#### Tarea planteada A:
Reproduce sin cambios las líneas del listado, desde su inicio hasta la línea que contiene "park: (183, 230)", ambas incluidas.

#### Pasaje:

----------------

26 marzo, 2009

El conde practicaba el castellano y otras lenguas muertas

no sé si beber el líquido color tinieblas o el líquido color cristal

tan profesional y distinguido como era el conde, había de esperarse que sus oficios lo llevaran a buscar lugares en que pudiera estar cerca de algún libro, o de varios... (el recuerdo curioso de otra historia me asalta: el caso del diccionario etimológico perdido)... decía, que la urgencia de prolongar su constancia frente a los libros era tal, que la necesidad de un transporte barato lo obligó a comprarse una biblioteca. sí. lo que he dicho. una biblioteca. harto de ir en carruajes, en viejos rolls-royces de colección, en cisnes galopantes o montar en el automóvil de alguna desprevenida virgen, el conde se portó mucho más, mmmm, digamos distinguido, que cualquiera de nosotros, y se compró una biblioteca. y, claro, por su experiencia en el noble juego del polo supuso que debía llevar un casco (es necesaria alguna cita aquí para aclarar la veracidad de esta afirmación, pues varios de sus biógrafos afirman que no se trataba de un casco sino del mismísimo yelmo de mambrino).

por motivos de las circunstancias en que las necesidades de los actores sociales que conllevan a que el actual entorno en que se ha venido desenvolviendo todo el pensamiento de los sectores emergentes y de los colectivos que buscan el desarrollo sociocultural a través de las manifestaciones artísticomarginales debidas a procesos de reforma en los caducos puntos de vista de los líderes de opinión traducidos como hegemonía política que se expresan no solo en el discurso jurídico sino también, de la manera más breve y sumaria posible, en los comentarios de las causas del conflicto social... hoy, brindo.

en la primera oficina de editores en que trabajamos juntos como «pulidores de escritos, magos de la palabra, verdugos de los verbos "estesen" y "estarasen"» cada tarde era necesaria una parada técnica para discutir sobre si el jazz era música barroca o si debíamos cantar el brindisi en un tono más agudo, pero también tratabamos sobre temas elevados. el equipo de discusión: mary mandolyn, jeremy fisher, la hermosa marjory stewart-baxter y yo, hubert cumberdale. por motivos ajenos a nosotros, fuimos todos despedidos casi instantáneamente.

su dedo meñique apuntaba al cielo
el resto, agarraba el vaso
y bebía

sin embargo, el azar y la nada nos volvieron a reunir en una segunda "oficina de editores", ¡ay!, trágico destino el nuestro de seguir en la búsqueda de los despidos o los perderes. ¿cómo explicarlo? con el conde manteníamos una suerte de contradictio in terminis que nos podía matener a flote a ambos, incluso en los momentos de la discusión que anunciaban la pelea: el conde tenía la capacidad de burlar las emociones de sus interlocutores y vestirlos con las máscaras de las sonrisas falsas sin que se dieran cuenta de lo ingenuos que se veían.

----------------

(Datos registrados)
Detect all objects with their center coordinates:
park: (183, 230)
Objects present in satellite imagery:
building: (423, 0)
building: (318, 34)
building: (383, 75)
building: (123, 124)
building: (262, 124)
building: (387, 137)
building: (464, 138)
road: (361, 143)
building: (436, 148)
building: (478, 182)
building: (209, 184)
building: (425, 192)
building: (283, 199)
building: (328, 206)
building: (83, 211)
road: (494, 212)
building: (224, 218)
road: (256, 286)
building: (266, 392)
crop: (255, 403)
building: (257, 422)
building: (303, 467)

----------------

#### Tarea planteada B:
¿Quiénes forman el equipo de discusión que menciona el pasaje? Enuméralos a todos.

#### Resultado A:
Detect all objects with their center coordinates:
park: (183, 230)

#### Resultado B:
- mary mandolyn
- jeremy fisher
- marjory stewart-baxter
- hubert cumberdale